Ardennes : conséquence de la sécheresse, la rareté de l’eau impacte aussi les cimetières

Les restrictions concernant l’usage de l’eau mises en place fin juillet, dans le sud des Ardennes s’appliquent désormais à l’intégralité du territoire du département. A Monthermé, l’eau a même été coupée dans les cimetières. Plus question d’y arroser les fleurs. Elles se meurent sur les tombes.

La sécheresse qui sévit, a conduit Alain Buquet, le Préfet des Ardennes à prendre des mesures restrictives, concernant l’usage de l’eau. Pas question d’arroser ses fleurs et son potager entre 9 heures et 20 heures, ni de laver sa voiture ou de remplir sa piscine !

La situation est telle qu’après avoir réservé ces interdictions aux communes du sud du département, aujourd’hui, l’ensemble des villes et villages sont concernés. Dans la pointe des Ardennes, autour des boucles de la Meuse, la commune de Monthermé n’a pas attendu l’entrée en vigueur de l’arrêté préfectoral pour y mettre en œuvre une mesure radicale. Depuis plusieurs semaines, l’eau y est donc coupée dans les trois cimetières de la cité de quelque 2.300 habitants. Aucune goutte d’eau ne sort plus des robinets de ces lieux de repos éternel.

 

On apporte son eau

 

Pour pouvoir continuer à arroser les fleurs déposées sur les tombes, un habitant de la commune se rend au cimetière avec l’eau de son domicile. "J’ai presque toute ma famille au cimetière", explique Patrick Golinval. "Cette mesure ne me plaît pas. J’apporte l’eau de chez moi, par mes propres moyens. J’ai une voiture, ça va", poursuit-il, "mais les personnes âgées qui n’en ont pas, n’arrosent pas". 

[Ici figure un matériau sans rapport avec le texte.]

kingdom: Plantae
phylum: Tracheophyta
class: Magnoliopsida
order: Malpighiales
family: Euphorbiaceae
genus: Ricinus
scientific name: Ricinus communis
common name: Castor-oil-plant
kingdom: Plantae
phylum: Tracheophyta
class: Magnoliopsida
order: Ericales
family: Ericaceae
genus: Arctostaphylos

La décision prise par la maire de Monthermé, Catherine Joly ne suscite pas de polémique. Elle représente tout de même un désagrément pour certains. La maire s’explique : "On est quand même dans une commune très touristique. Il y a les transfrontaliers et les touristes. Certains parfois peuvent faire un usage de l’eau qui n’est pas forcément  celui qui est destiné à l’usage des cimetières".

 

Appel à la responsabilité des citoyens

 

A Charleville-Mézières, il n’y a pas encore d’interdiction formelle d’arroser dans les dix cimetières que compte la ville. Les fontaines laissent toujours couler l’eau. Ici, on parie sur le bon sens, le civisme de chacun. Les Carolomacériens peuvent donc continuer à venir arroser les pétunias et rosiers qui ornent les sépultures. Toutefois, la municipalité a procédé à l’affichage de recommandations. Sur les affichettes, on en appelle à un usage raisonnable de l’eau. 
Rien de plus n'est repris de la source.